The rollout order of GPT-5.5 is the interesting bit. As noted in Simon Willison's GPT-5.5 coverage, the model is available in OpenAI Codex and rolling out to paid ChatGPT subscribers, while the API is still promised for "very soon" to accommodate different safeguards. Willison even describes a plugin that uses an existing Codex subscription to run prompts through the LLM CLI, probing the architectural seam. If the API is not the first door, builders should ask why. Codex-connected workflows are where OpenAI can actively shape the experience through file access, task framing, execution environment, and reasoning settings.

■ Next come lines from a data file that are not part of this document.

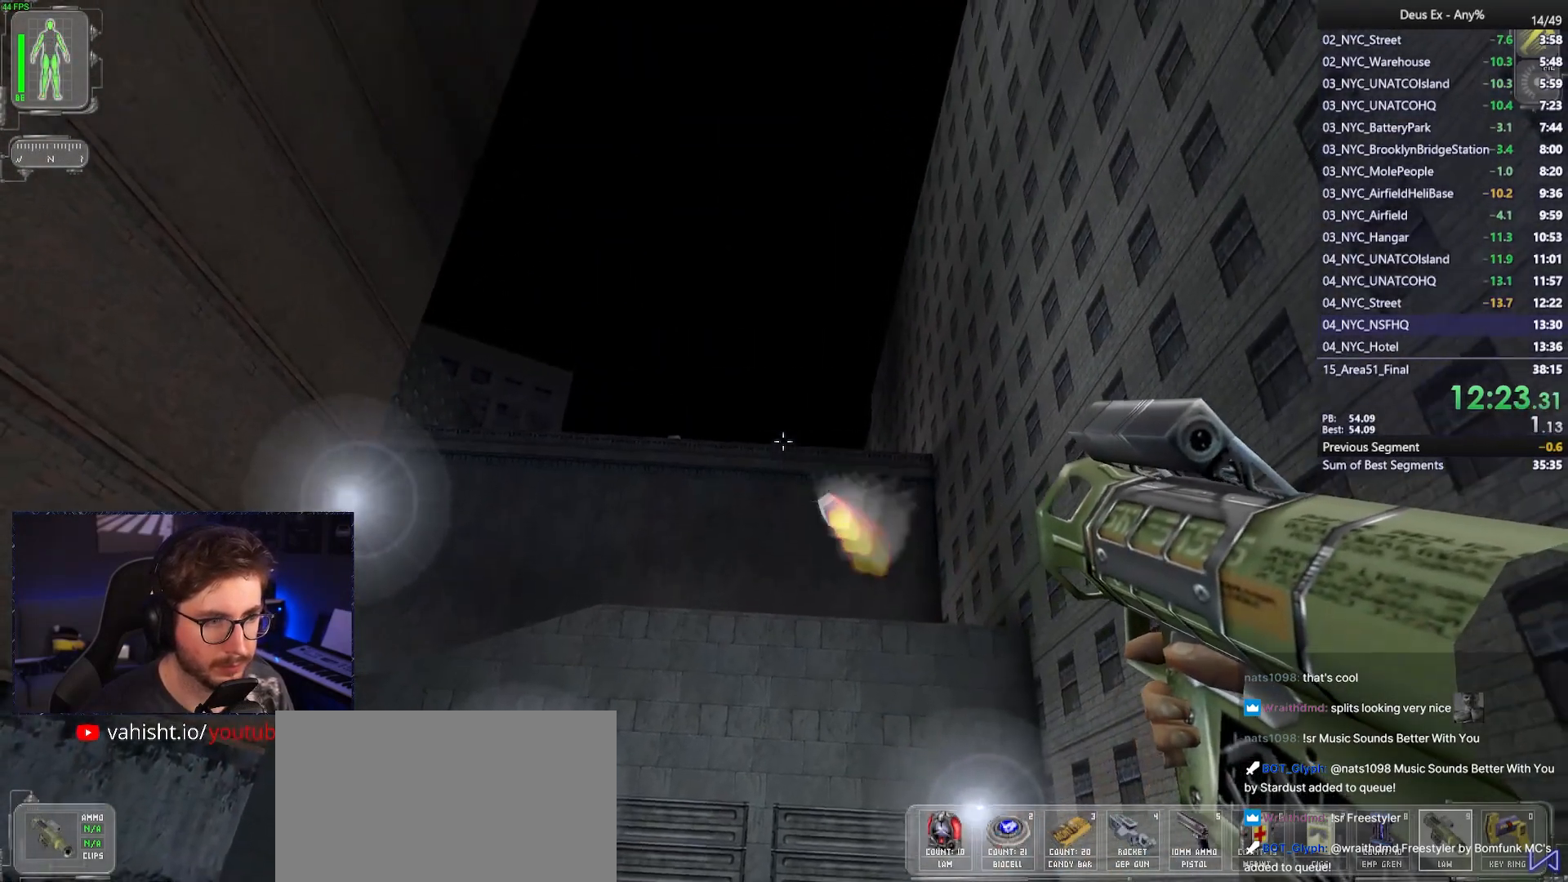
{"keys": ["s"], "mouse": [], "events": [[50, "mouse_left", "up"]]}
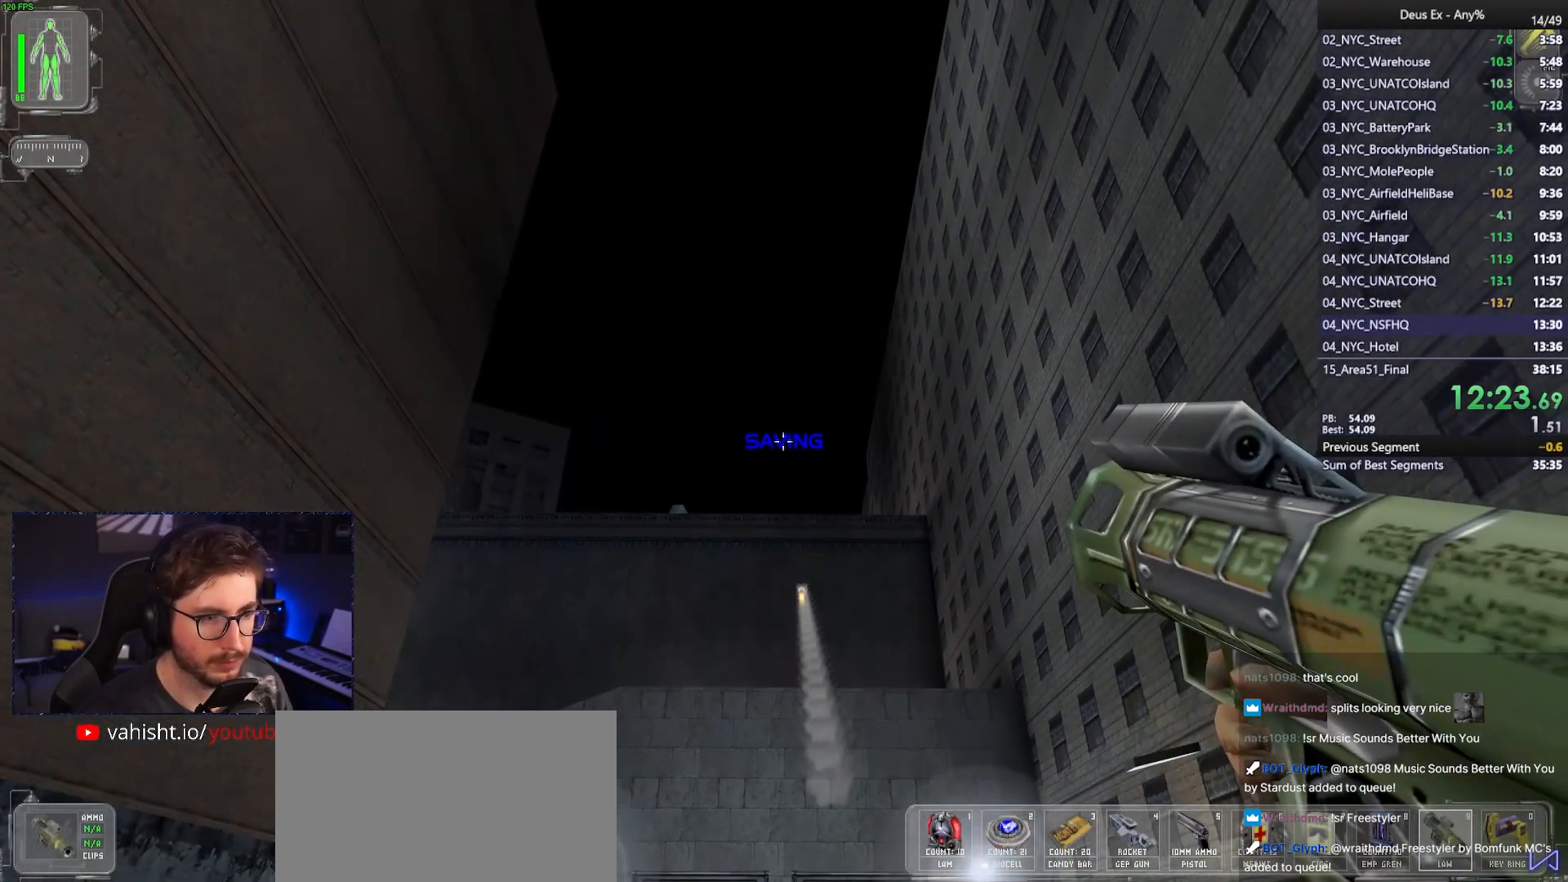
{"keys": ["s"], "mouse": [], "events": []}
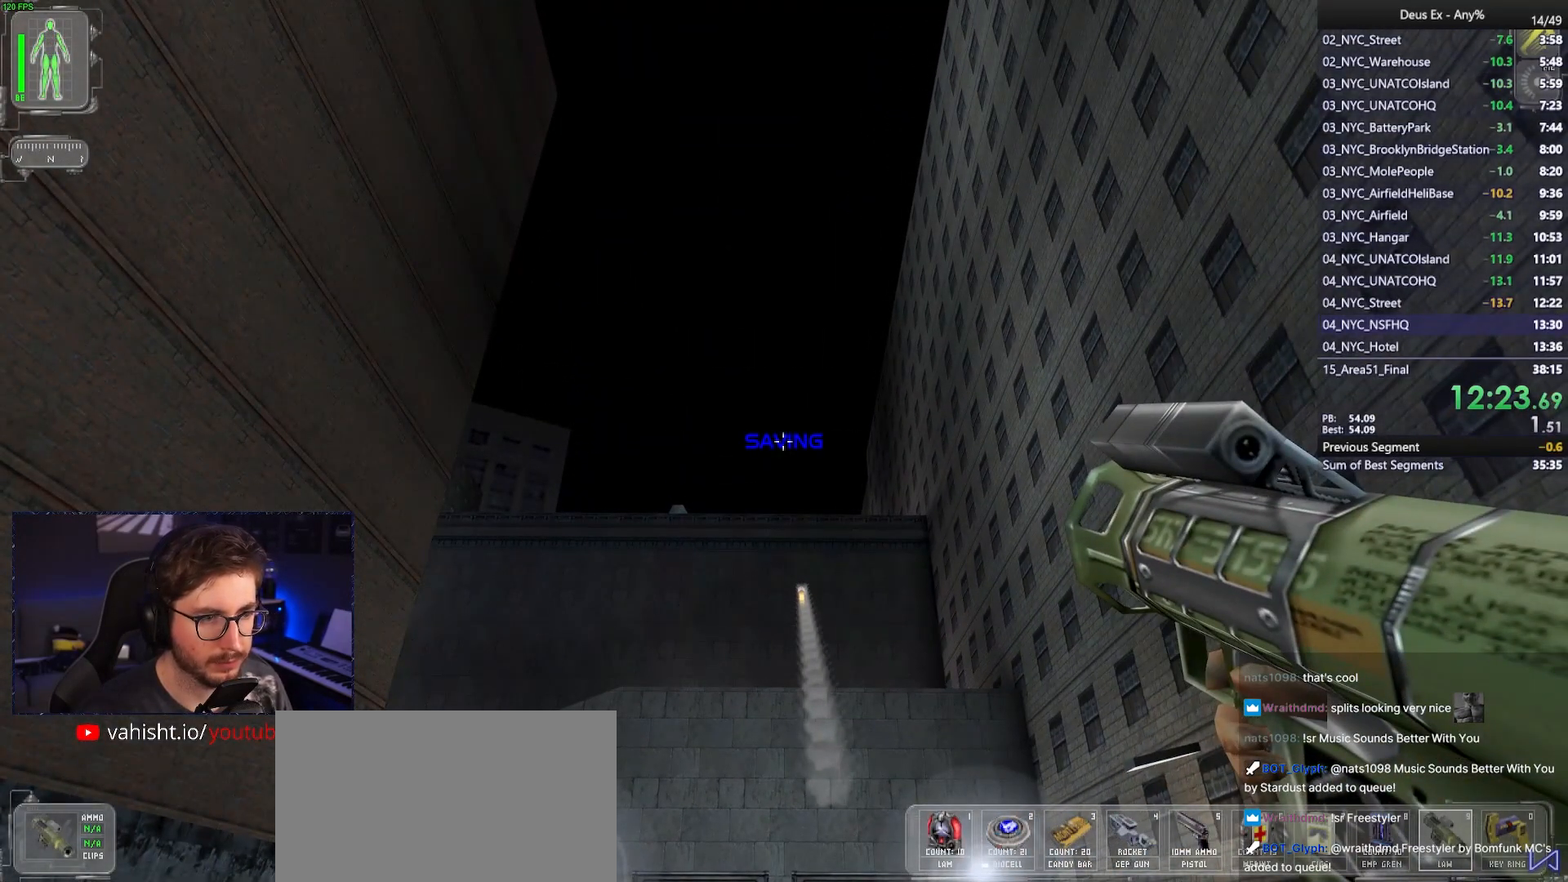
{"keys": ["s"], "mouse": [], "events": []}
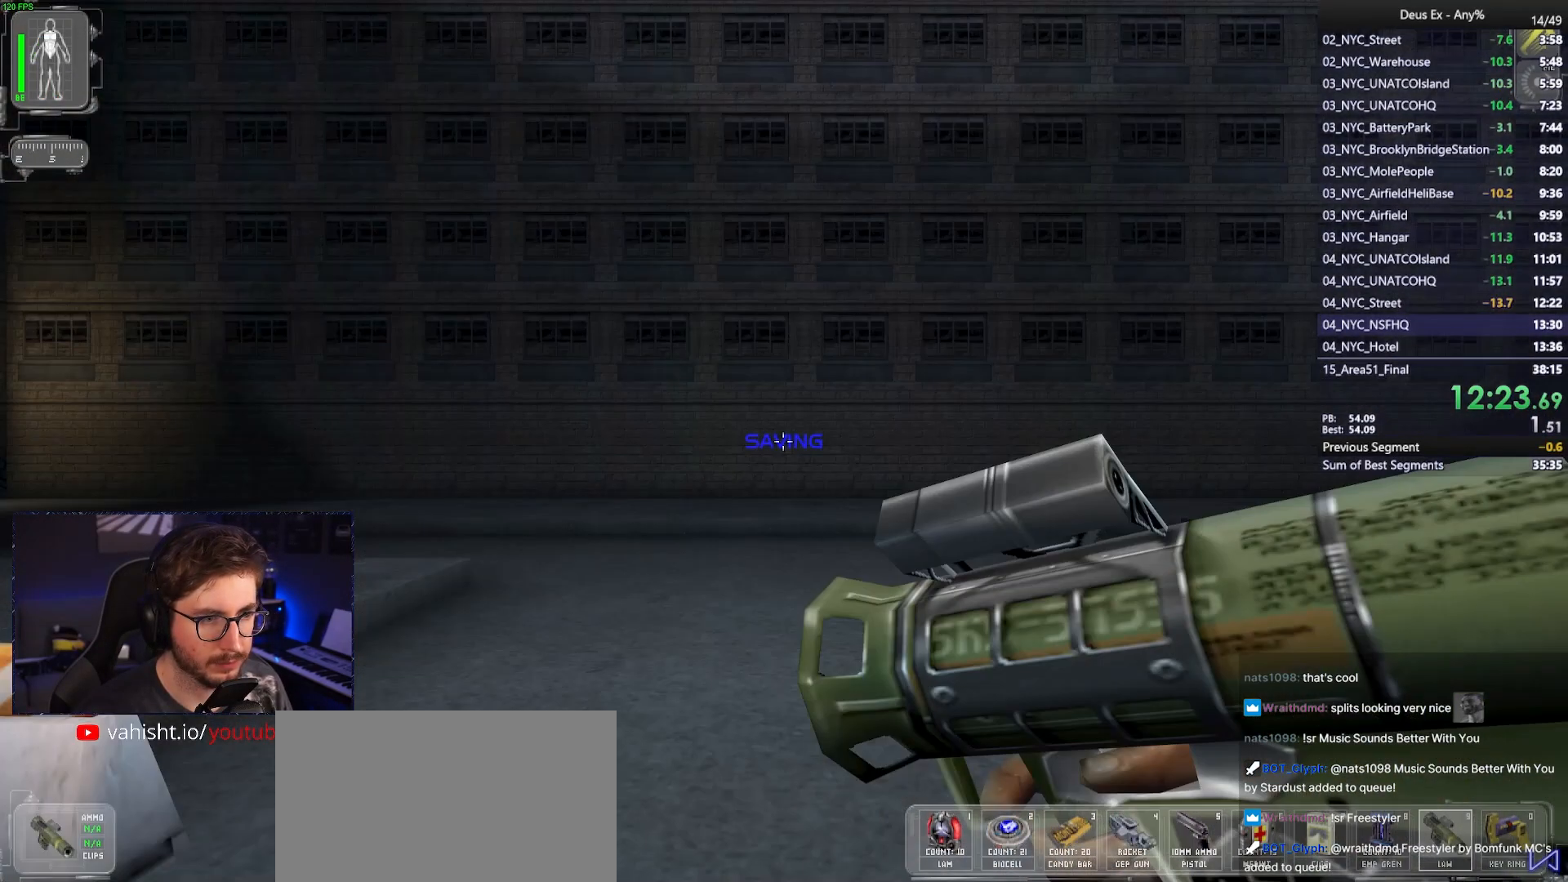
{"keys": [], "mouse": [], "events": [[83, "s", "up"]]}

For teams already living in coding agents, this might be better, but it changes the evaluation question from "how good is GPT-5.5?" to "how good is GPT-5.5 in the access path I can use this week?" You should not design around API access that isn't available yet. Willison’s pelican examples point out that adding high reasoning effort improved results but took almost four minutes. More reasoning can produce better answers, but it can also turn a small task into a bonfire of latency. Early access paths are useful for learning, but if you use Codex-linked routes to test the model, keep the outputs and observations without silently entangling production workflows with a path that may change. Use what exists to evaluate capability, wait for stable API details before committing architecture, and understand that OpenAI clearly views the access path as a core part of the product.

In short

GPT-5.5’s early path through Codex and ChatGPT says OpenAI wants the new model tested inside controlled workflows first. Builders should evaluate the access path as much as the model itself.